Mary, I was born on 18 February 1516 and dies on 17 November 1558 was the Queen of England and Ireland from July 1553 until her death. Her mother had many miscarriages, before the birth of Mary. The four previous pregnancies had resulted in a stillborn daughter and three short-lived or stillborn sons.

By the age of nine, Mary was able to read and write Latin. She studied French, Spanish, music, dance, and Greek. Despite the fact that Mary was born he was not happy that any of his wives gave him a son. Throughout her childhood m her father Henry negotiated potential future husbands for his daughter, Mary I. When she was only two years old, she was promised to the Dauphin, infant son of King Francis I of France, but the contract was repudiated after three years.

From 1531, Mary became often sick with irregular periods and depression. However, the cause of this state was not noted. She was not allowed to see her mother who was sent away from court by her father Henry.  In early 1533, Henry married Anne Boleyn, this caused Mary’s parent’s marriage to be claimed as void. Mary was no longer a princess and was seen as illegitimate, now known as “The Lady Mary”.  Furthermore, the line of succession was now transferred to her half-sister Elizabeth.
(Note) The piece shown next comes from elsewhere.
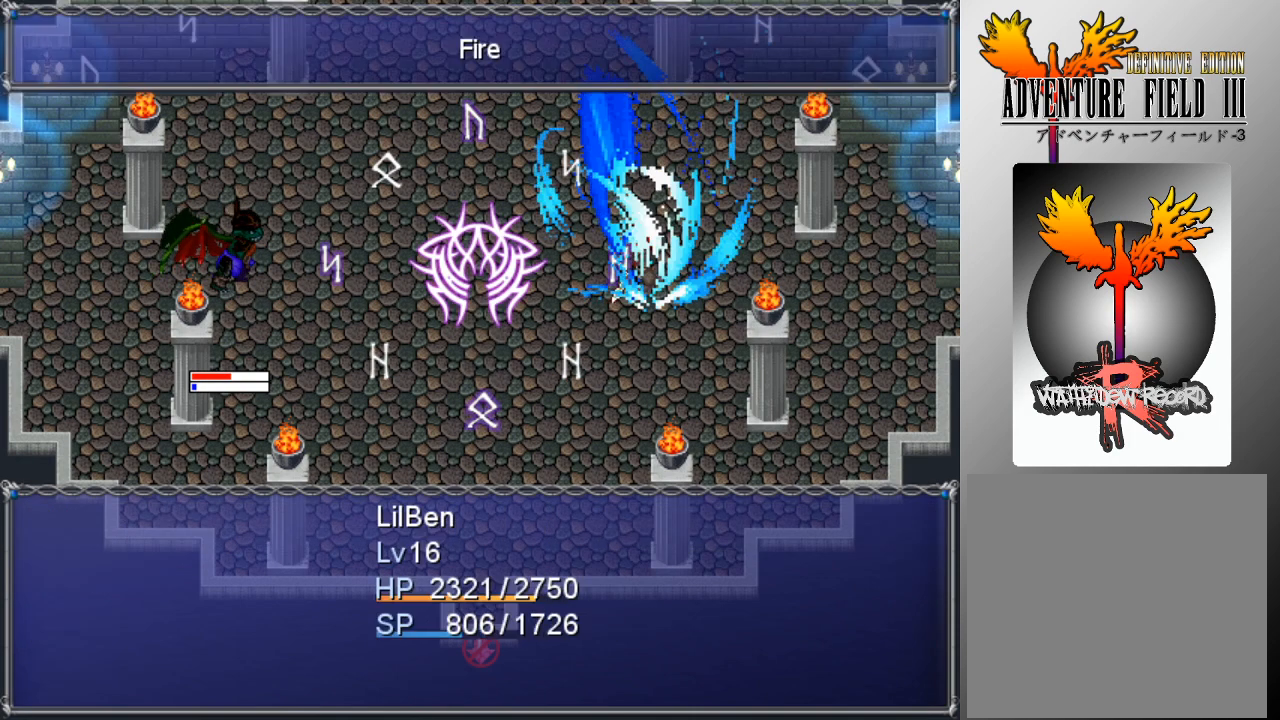
{"buttons": [], "left_stick": "center", "events": []}
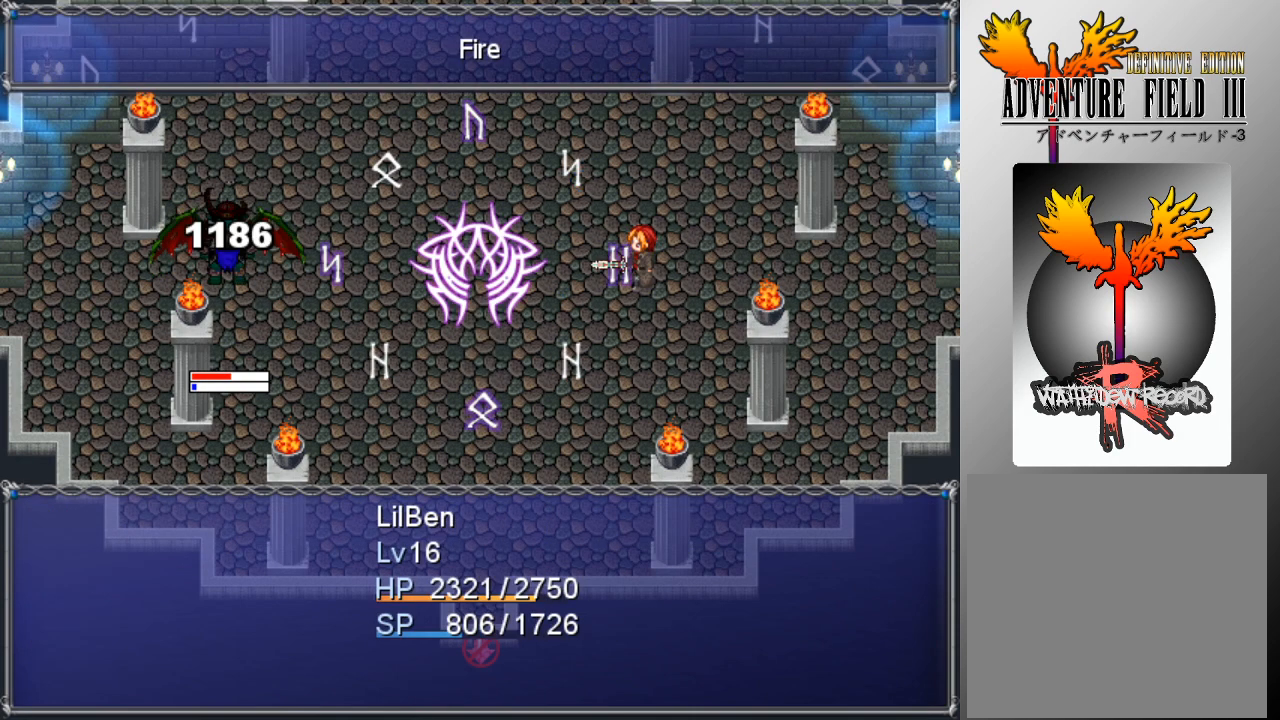
{"buttons": [], "left_stick": "center", "events": []}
Mary had a lo0t of ups and downs in her life, one of the major ones is that in September 1554, Mary stopped menstruating. She started gaining weight and felt dizzy in the mornings, for these reasons the court such as her doctors believed she was pregnant. In a letter to his brother-in-law Philip Mary’s husband mentioned that he did not believe that Mary was pregnant, but as time passed by she did not give birth to any child making her pregnancy to be just an act.
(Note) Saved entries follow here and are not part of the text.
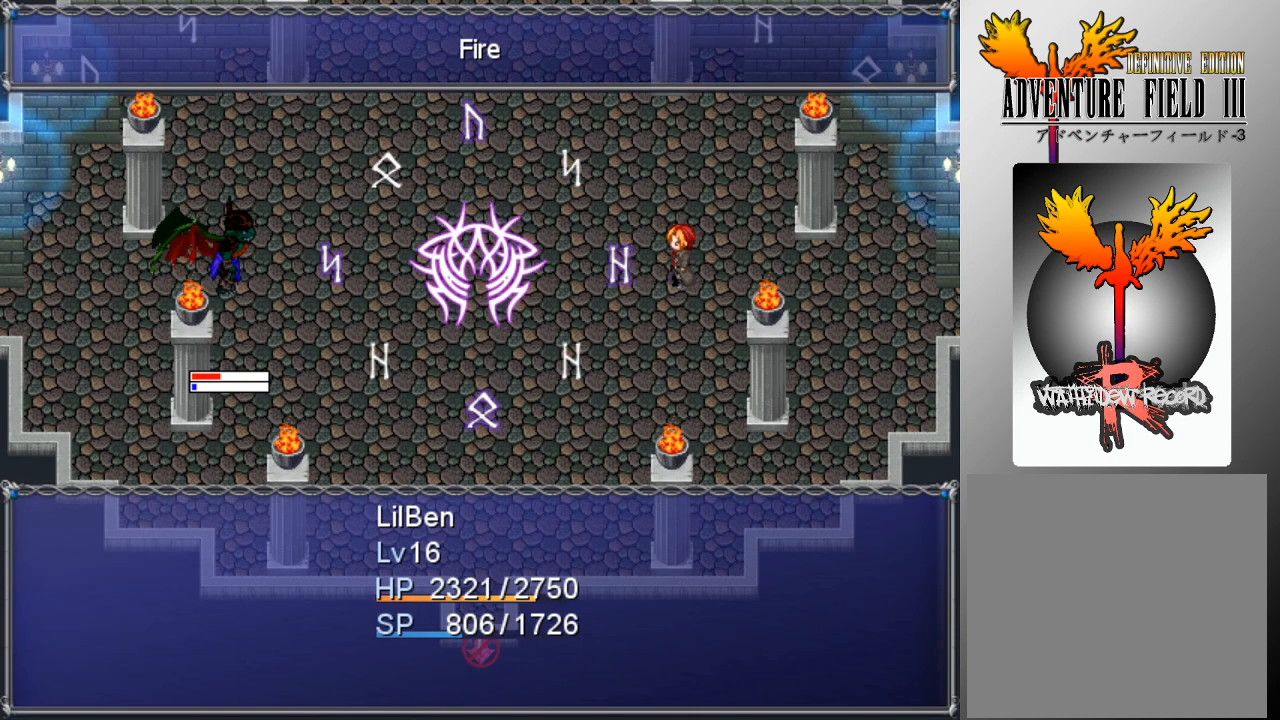
{"buttons": [], "left_stick": "center", "events": []}
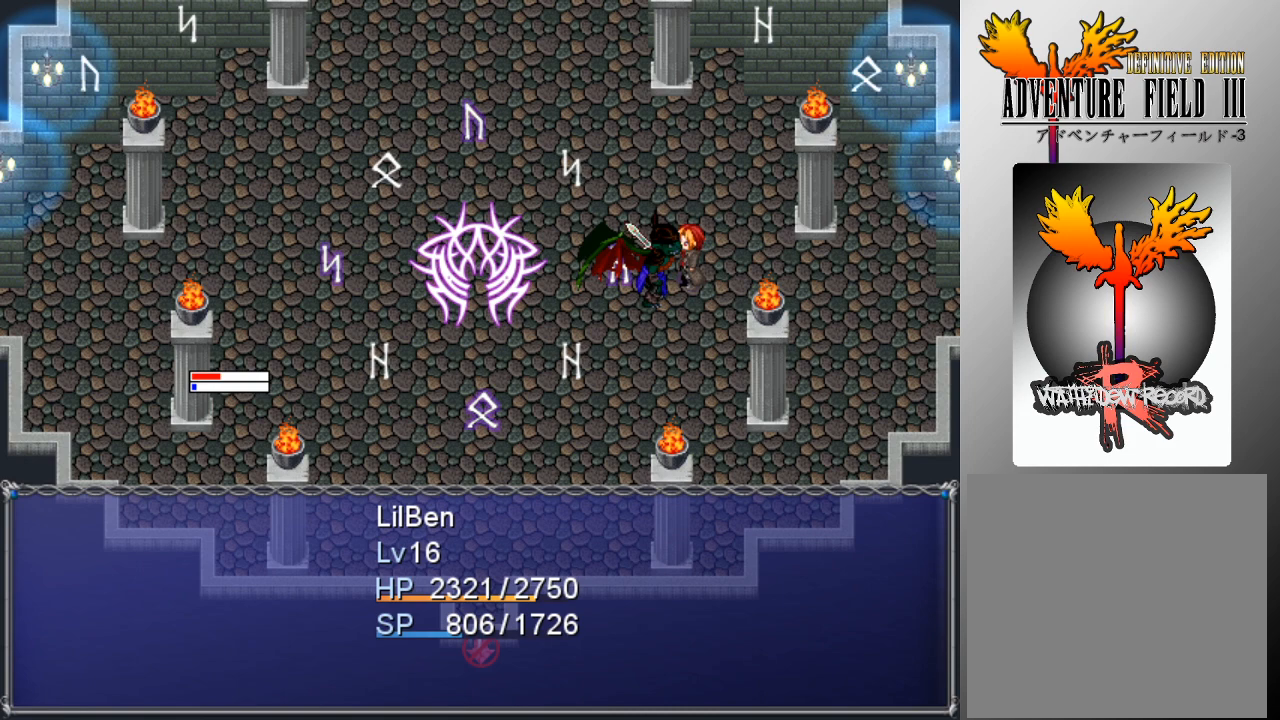
{"buttons": [], "left_stick": "center", "events": []}
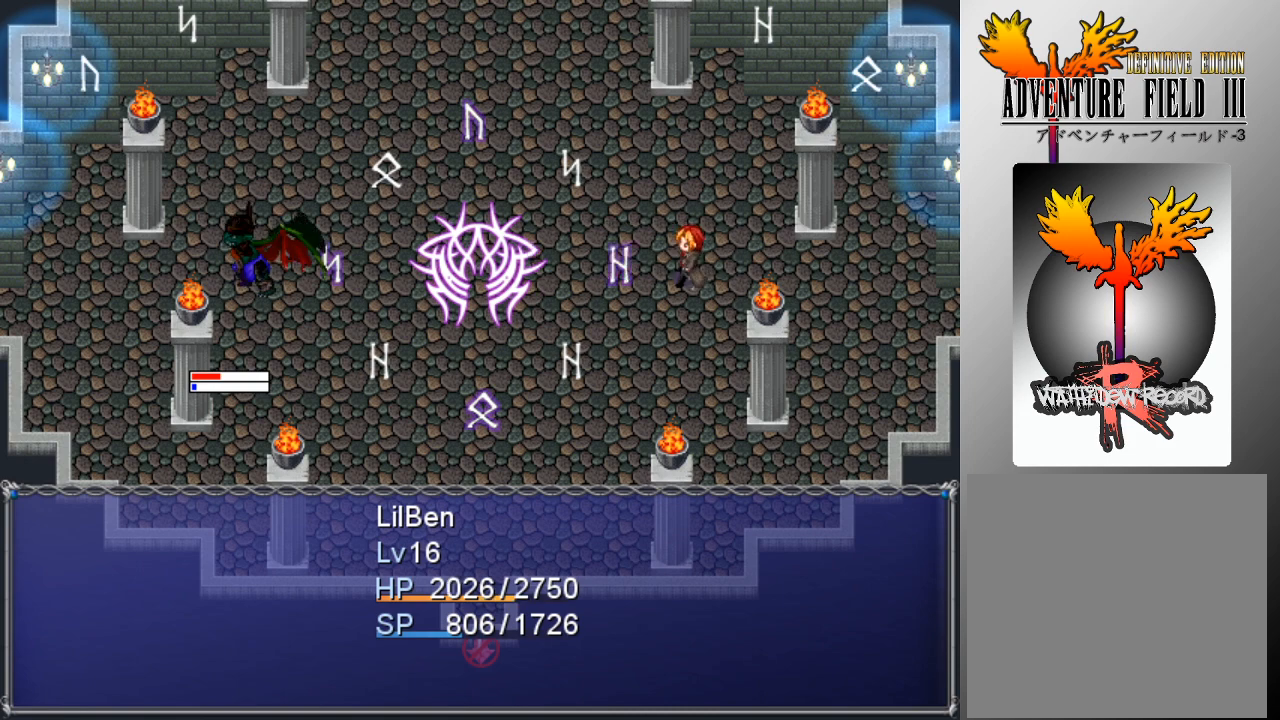
{"buttons": [], "left_stick": "center", "events": []}
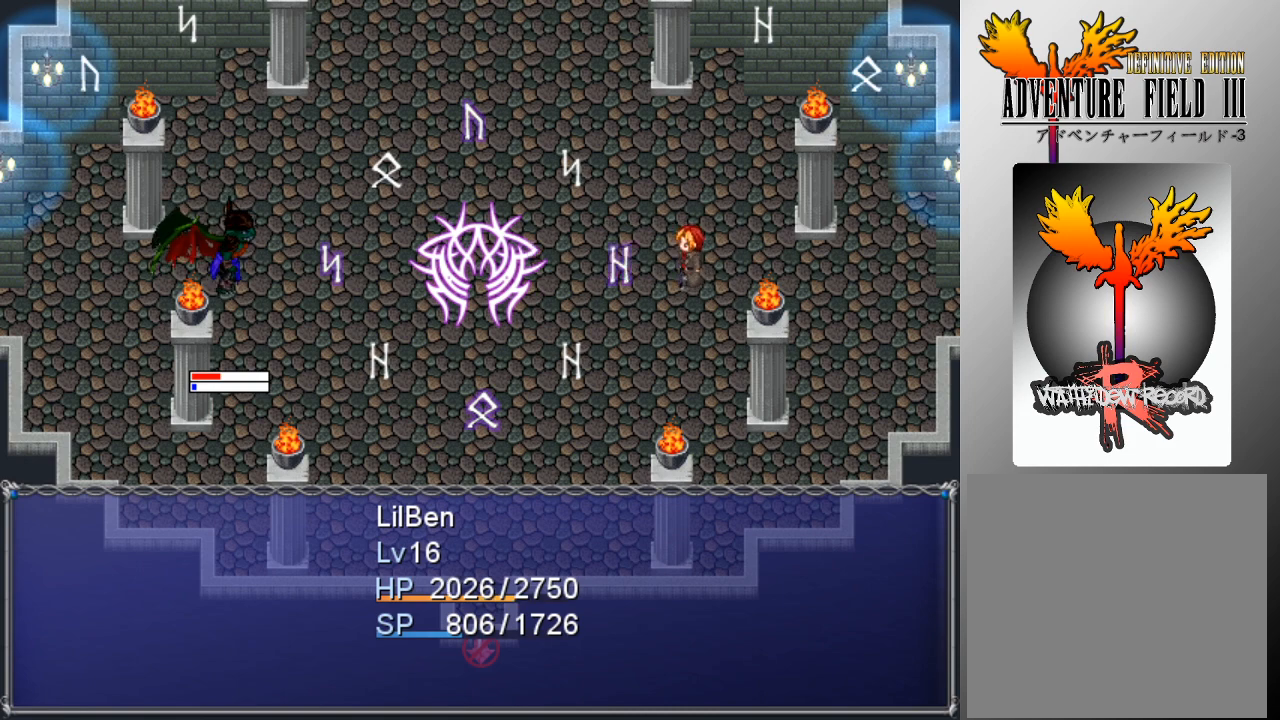
{"buttons": [], "left_stick": "center", "events": [[367, "A", "down"], [433, "A", "up"]]}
On the other hand, her decisions on the execution of Protestants led to the name given to her “Bloody Mary”. She was the only child of Henry VIII and his first wife Catherine of Aragon who survived to adulthood. When Edward VI her half-brother began to become ill in 1553, he tried to put her out of the line of succession because of religious difference. On his death, Lady Jane Grey was proclaimed queen, to which Mary I formed an army in East Anglia and successfully deposed Jane, who was later beheaded.

Mary is known for her restoration of Roman Catholicism after her short life half Protestant brother Edward VI. During her rule she had 280 religious dissenters burned at the stake in the Marian Persecutions.